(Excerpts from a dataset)
▶
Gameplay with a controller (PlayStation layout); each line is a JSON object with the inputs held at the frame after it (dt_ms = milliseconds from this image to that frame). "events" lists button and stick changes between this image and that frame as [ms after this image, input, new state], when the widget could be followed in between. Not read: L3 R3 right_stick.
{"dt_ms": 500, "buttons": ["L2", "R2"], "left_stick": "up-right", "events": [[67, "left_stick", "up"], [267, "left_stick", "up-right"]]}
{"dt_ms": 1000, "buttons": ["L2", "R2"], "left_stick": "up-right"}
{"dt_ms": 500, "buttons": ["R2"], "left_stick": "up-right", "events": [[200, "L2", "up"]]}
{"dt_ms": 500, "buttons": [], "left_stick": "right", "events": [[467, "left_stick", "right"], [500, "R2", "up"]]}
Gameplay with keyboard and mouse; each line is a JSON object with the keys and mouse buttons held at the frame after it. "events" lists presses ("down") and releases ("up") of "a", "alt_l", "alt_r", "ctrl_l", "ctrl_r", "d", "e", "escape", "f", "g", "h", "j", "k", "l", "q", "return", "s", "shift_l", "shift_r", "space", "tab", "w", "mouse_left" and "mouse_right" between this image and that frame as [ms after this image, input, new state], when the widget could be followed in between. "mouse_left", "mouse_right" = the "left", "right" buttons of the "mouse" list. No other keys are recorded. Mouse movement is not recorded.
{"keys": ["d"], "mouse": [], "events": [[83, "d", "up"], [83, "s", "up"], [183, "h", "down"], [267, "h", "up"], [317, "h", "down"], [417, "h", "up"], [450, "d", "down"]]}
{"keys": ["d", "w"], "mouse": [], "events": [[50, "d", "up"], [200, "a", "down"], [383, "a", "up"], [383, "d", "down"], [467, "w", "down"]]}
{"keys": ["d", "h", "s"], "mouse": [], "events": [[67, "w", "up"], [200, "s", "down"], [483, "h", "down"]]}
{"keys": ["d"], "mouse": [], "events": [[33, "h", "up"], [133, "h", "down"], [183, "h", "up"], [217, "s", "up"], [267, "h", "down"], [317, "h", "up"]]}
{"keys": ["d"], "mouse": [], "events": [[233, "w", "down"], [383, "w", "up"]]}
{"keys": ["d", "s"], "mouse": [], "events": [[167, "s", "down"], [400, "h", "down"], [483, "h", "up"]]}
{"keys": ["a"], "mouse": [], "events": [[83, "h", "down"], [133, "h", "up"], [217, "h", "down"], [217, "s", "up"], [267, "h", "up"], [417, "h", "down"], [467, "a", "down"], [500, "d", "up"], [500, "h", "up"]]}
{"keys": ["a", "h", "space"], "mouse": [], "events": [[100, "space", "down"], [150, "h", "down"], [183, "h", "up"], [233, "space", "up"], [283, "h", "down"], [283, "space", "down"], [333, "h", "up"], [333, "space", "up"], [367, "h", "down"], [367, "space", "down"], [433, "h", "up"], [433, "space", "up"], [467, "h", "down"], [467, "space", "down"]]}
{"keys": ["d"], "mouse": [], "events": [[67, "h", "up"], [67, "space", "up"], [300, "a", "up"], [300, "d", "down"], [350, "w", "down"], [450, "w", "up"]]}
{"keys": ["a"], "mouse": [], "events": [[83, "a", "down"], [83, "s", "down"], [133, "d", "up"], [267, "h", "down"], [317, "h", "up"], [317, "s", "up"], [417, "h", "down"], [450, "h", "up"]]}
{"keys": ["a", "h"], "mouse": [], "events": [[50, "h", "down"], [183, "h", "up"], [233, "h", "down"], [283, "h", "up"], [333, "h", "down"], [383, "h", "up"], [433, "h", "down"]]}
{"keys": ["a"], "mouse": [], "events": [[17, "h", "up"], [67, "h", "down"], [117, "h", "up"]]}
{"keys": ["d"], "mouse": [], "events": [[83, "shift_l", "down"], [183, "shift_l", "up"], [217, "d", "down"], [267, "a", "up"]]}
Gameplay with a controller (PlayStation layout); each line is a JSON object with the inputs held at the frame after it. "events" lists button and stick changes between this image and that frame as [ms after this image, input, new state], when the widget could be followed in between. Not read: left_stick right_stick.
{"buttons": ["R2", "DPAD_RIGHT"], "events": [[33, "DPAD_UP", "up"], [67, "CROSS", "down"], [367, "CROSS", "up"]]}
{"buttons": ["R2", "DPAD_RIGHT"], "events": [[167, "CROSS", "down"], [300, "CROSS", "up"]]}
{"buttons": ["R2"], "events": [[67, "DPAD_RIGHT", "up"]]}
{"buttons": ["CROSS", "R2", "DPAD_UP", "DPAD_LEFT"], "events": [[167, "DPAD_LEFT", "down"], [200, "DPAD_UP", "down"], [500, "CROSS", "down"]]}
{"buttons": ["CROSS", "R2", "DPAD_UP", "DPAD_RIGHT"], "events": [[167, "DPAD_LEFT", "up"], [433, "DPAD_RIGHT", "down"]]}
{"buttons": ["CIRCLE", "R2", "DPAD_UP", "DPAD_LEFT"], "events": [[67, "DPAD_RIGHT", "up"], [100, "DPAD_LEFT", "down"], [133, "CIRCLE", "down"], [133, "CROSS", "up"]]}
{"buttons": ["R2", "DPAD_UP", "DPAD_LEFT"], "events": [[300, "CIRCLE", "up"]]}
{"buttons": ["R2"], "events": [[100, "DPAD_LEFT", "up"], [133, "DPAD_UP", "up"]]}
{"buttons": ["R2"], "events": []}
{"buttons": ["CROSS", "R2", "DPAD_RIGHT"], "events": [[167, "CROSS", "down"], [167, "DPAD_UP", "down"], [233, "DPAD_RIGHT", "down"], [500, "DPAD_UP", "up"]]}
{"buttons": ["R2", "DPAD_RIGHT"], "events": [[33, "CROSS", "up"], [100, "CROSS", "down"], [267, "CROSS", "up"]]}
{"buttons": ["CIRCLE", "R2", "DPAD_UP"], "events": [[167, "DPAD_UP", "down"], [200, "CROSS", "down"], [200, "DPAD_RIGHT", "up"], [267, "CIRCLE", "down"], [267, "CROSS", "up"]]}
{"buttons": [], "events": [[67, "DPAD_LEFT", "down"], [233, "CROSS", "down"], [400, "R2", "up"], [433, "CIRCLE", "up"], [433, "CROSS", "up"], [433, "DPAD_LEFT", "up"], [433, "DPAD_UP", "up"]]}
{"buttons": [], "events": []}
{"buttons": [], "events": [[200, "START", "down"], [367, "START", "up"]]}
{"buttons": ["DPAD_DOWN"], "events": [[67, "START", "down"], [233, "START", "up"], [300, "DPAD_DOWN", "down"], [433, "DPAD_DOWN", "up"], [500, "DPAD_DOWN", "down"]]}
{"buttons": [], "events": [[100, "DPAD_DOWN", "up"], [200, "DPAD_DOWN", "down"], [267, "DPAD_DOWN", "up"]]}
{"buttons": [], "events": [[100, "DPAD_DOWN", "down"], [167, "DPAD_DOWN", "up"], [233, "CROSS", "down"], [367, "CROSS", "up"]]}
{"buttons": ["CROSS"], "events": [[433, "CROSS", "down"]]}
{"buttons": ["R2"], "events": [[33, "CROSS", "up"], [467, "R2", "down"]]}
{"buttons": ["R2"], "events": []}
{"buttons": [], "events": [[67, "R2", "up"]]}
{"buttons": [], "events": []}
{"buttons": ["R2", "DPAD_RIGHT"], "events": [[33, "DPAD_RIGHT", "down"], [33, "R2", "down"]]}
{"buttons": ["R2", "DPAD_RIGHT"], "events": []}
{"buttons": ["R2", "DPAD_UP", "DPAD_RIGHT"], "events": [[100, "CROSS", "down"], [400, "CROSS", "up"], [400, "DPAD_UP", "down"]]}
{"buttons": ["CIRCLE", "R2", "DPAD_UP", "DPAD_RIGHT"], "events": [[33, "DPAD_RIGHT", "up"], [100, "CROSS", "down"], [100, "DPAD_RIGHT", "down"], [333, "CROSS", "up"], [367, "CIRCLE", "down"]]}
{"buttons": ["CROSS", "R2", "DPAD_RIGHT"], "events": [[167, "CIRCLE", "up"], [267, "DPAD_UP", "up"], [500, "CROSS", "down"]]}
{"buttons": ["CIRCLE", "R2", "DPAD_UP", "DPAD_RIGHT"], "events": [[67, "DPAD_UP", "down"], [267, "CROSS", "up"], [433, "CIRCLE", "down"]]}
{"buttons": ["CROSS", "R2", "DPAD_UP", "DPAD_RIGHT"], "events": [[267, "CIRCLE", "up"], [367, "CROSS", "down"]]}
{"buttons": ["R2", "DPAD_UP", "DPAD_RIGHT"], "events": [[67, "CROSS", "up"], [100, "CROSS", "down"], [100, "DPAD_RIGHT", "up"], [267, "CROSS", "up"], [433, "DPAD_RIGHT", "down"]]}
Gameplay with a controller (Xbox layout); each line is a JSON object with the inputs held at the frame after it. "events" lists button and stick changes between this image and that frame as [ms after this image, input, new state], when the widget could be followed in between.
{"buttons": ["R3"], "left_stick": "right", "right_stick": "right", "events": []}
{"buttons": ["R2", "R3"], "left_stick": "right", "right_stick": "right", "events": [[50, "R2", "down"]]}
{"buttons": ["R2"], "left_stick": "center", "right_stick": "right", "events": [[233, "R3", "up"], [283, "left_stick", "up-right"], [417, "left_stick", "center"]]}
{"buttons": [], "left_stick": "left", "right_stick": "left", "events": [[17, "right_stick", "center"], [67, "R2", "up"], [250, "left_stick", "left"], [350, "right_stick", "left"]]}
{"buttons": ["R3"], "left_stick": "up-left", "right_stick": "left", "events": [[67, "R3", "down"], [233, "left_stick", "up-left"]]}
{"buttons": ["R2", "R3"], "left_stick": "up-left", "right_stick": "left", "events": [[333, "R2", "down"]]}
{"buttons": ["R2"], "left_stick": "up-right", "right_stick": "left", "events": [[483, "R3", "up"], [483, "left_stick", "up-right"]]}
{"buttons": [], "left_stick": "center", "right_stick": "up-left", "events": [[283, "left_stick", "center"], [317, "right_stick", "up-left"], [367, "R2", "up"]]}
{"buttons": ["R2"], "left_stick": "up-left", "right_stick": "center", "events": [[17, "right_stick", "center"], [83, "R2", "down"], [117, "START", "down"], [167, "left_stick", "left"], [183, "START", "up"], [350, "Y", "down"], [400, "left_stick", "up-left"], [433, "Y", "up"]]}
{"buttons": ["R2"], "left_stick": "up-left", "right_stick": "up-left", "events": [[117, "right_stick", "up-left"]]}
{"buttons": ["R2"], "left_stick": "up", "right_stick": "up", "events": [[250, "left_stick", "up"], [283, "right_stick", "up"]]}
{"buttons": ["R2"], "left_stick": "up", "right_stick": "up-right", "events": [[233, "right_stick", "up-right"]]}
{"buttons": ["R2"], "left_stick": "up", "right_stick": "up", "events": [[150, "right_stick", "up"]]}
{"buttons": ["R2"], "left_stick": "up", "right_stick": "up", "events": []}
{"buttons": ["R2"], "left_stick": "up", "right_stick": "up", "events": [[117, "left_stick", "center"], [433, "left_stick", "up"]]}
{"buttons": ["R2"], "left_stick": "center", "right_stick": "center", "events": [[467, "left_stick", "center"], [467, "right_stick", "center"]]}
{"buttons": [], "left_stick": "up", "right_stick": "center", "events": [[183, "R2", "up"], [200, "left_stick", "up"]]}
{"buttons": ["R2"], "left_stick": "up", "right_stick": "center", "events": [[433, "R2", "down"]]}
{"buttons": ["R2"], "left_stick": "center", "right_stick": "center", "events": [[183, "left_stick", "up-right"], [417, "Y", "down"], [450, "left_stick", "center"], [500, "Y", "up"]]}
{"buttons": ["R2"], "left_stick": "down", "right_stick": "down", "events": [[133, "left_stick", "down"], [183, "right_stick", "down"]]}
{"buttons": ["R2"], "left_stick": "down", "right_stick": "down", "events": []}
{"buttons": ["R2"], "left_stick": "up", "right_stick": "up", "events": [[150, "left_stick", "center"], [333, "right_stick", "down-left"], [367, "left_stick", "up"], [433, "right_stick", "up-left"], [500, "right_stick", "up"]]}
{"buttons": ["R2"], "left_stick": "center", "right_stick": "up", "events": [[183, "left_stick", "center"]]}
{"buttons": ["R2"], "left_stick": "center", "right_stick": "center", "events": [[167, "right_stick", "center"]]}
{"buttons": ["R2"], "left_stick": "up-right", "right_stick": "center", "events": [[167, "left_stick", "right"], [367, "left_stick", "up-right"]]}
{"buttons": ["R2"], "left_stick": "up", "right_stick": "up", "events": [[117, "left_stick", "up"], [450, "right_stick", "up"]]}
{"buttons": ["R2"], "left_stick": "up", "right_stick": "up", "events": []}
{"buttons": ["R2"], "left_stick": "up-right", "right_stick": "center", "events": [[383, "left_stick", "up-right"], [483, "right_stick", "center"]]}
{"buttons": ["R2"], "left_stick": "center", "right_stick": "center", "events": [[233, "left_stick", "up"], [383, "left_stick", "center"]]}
◀
**Exercise aim**
Within the data above, how many lines include the word "layout"? Respond with the number only.

**Expected output**
3